__REQUIRED WORK__
Taking each line of the records in turn, count those containing "lines" and report only the number.

__RECORDED INFORMATION__
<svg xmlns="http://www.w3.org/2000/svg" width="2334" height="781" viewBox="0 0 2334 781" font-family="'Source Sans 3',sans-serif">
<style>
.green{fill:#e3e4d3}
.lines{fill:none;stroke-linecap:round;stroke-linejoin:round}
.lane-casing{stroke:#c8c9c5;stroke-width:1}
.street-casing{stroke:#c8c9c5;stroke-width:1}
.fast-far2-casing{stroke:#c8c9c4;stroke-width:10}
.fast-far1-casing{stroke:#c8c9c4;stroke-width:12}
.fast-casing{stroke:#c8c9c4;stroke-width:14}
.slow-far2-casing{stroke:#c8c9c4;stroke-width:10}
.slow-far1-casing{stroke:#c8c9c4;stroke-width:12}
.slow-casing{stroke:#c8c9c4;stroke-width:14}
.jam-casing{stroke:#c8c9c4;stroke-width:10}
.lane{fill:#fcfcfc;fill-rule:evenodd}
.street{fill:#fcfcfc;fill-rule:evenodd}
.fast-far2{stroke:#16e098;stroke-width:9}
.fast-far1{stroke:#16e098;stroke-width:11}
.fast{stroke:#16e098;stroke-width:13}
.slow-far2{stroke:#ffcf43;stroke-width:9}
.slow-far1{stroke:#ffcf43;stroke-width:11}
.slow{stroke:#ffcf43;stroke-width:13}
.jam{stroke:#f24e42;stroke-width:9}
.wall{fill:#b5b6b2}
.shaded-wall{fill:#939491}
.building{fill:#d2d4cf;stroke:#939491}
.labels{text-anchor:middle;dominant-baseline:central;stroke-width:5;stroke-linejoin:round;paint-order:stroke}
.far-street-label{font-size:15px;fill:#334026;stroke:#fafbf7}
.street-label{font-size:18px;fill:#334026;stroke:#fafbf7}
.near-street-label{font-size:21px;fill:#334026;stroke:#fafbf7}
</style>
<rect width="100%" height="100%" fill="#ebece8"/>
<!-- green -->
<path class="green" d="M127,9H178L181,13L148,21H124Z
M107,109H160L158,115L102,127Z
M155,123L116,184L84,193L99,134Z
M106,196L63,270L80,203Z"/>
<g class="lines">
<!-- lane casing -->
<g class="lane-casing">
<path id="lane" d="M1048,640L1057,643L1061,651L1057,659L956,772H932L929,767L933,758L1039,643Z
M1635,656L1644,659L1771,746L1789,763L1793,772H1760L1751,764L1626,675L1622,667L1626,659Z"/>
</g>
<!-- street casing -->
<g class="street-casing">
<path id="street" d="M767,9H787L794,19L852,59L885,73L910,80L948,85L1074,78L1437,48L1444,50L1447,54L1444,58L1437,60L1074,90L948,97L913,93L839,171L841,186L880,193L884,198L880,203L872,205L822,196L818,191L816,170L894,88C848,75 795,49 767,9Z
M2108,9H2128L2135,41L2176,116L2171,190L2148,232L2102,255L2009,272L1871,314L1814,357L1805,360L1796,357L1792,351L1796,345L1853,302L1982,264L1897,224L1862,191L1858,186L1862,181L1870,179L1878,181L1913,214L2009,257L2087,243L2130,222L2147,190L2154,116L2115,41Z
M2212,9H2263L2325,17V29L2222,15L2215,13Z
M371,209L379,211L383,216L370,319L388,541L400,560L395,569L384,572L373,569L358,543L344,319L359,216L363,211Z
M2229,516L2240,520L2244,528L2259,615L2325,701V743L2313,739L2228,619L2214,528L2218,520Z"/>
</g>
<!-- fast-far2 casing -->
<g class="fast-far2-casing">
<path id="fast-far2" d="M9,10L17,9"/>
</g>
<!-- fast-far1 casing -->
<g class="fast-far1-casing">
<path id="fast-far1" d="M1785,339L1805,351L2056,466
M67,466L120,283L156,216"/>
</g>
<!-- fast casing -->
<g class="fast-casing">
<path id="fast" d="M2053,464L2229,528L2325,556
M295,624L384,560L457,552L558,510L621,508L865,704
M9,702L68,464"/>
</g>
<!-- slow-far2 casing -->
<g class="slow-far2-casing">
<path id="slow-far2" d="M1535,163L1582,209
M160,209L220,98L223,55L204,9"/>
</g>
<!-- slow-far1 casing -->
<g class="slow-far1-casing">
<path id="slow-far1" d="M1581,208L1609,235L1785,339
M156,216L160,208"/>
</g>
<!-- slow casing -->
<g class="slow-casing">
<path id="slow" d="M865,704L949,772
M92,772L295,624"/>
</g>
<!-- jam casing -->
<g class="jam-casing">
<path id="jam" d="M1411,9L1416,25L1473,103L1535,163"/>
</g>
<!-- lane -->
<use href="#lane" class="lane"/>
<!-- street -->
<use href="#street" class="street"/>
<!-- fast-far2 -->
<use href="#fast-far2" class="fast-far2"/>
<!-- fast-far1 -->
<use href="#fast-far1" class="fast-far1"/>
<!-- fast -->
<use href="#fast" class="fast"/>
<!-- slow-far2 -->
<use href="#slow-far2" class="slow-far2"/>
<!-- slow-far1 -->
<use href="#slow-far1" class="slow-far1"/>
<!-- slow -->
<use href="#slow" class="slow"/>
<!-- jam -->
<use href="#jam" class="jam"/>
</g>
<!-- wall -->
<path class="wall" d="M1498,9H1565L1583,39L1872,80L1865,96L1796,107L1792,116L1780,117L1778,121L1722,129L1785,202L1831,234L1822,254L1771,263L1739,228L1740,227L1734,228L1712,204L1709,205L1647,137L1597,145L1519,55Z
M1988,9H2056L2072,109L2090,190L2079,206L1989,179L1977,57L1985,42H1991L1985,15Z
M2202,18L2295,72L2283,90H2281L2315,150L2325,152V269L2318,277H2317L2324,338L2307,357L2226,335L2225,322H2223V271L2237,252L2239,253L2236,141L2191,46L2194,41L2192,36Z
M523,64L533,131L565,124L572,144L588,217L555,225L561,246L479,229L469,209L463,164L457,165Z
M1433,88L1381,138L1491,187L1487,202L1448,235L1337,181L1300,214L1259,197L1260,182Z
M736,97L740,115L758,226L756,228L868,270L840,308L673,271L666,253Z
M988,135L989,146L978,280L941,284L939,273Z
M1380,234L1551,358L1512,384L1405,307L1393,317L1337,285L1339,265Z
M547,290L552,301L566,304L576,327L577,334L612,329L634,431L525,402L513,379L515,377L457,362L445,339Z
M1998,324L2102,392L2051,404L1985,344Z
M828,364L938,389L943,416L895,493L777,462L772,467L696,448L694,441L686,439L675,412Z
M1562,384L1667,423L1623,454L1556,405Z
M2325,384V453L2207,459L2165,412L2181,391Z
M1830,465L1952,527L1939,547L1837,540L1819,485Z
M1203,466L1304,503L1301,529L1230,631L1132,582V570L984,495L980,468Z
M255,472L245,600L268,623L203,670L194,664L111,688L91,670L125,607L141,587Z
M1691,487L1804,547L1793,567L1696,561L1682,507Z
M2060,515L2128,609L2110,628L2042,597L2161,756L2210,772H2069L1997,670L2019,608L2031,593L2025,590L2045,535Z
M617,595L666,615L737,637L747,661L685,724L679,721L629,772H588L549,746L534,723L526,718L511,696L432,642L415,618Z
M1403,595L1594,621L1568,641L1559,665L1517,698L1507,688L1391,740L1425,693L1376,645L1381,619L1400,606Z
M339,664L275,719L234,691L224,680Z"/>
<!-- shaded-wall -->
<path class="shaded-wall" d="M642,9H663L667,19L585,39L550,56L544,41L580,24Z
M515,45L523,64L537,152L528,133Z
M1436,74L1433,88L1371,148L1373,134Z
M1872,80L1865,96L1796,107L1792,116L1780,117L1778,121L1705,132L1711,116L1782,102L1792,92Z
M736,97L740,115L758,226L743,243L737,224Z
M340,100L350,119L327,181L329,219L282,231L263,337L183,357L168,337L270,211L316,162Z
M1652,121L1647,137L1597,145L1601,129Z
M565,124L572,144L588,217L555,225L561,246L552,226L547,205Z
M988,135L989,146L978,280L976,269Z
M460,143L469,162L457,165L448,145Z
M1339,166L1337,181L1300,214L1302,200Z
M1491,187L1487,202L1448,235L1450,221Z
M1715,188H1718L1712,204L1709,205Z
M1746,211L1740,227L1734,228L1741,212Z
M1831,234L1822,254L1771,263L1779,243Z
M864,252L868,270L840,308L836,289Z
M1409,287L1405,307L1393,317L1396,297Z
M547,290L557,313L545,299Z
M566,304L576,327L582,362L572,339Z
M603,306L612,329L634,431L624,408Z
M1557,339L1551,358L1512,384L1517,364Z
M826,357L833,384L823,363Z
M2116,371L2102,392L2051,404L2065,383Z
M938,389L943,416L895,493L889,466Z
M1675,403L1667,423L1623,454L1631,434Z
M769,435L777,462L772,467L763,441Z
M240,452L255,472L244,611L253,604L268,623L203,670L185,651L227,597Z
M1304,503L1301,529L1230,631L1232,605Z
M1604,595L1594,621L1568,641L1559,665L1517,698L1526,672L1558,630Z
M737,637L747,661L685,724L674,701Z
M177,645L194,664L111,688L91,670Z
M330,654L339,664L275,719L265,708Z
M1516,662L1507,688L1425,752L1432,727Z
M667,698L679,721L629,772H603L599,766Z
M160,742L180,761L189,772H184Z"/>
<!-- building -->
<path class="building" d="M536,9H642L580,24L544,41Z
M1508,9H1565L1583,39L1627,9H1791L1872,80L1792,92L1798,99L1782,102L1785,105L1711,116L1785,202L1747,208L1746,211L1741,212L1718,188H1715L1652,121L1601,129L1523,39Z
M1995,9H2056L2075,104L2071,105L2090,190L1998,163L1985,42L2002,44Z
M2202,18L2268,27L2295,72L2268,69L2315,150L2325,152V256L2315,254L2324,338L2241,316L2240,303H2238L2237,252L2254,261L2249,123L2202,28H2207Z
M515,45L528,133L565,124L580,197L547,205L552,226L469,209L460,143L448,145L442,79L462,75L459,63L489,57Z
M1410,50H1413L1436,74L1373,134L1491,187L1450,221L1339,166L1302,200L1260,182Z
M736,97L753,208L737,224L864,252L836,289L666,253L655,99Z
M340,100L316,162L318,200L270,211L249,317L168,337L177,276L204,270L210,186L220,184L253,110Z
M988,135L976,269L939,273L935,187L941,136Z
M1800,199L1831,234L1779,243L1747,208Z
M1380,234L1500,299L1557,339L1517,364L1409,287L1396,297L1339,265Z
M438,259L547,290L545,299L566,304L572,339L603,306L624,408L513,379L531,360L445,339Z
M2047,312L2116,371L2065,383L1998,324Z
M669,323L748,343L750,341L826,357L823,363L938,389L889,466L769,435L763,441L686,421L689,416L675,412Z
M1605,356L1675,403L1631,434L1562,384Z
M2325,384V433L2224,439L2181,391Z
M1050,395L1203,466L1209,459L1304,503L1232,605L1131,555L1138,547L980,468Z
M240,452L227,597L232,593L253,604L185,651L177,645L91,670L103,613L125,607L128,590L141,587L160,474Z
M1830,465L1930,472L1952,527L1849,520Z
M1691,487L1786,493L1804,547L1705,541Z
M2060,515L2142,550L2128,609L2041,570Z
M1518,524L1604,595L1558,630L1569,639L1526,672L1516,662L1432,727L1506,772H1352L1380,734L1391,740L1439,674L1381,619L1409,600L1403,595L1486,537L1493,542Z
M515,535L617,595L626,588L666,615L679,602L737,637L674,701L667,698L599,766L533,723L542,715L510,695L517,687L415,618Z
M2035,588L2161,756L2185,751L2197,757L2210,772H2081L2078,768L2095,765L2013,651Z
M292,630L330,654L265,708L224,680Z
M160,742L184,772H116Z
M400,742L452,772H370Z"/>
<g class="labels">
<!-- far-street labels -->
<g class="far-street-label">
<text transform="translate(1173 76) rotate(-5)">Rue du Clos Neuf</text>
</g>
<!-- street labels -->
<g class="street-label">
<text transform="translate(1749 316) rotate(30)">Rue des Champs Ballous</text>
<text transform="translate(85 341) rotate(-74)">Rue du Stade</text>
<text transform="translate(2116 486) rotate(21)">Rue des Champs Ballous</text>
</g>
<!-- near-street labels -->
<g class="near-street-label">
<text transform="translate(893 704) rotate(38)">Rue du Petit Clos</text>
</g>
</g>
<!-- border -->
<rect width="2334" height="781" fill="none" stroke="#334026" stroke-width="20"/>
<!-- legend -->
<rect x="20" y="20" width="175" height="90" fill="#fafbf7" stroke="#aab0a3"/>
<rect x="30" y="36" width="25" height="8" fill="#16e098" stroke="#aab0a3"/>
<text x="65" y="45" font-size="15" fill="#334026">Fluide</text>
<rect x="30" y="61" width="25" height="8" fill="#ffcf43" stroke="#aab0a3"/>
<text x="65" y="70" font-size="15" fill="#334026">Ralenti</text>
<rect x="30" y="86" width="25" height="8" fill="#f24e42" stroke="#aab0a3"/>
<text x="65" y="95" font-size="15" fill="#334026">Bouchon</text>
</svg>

__YOUR SOLUTION__
2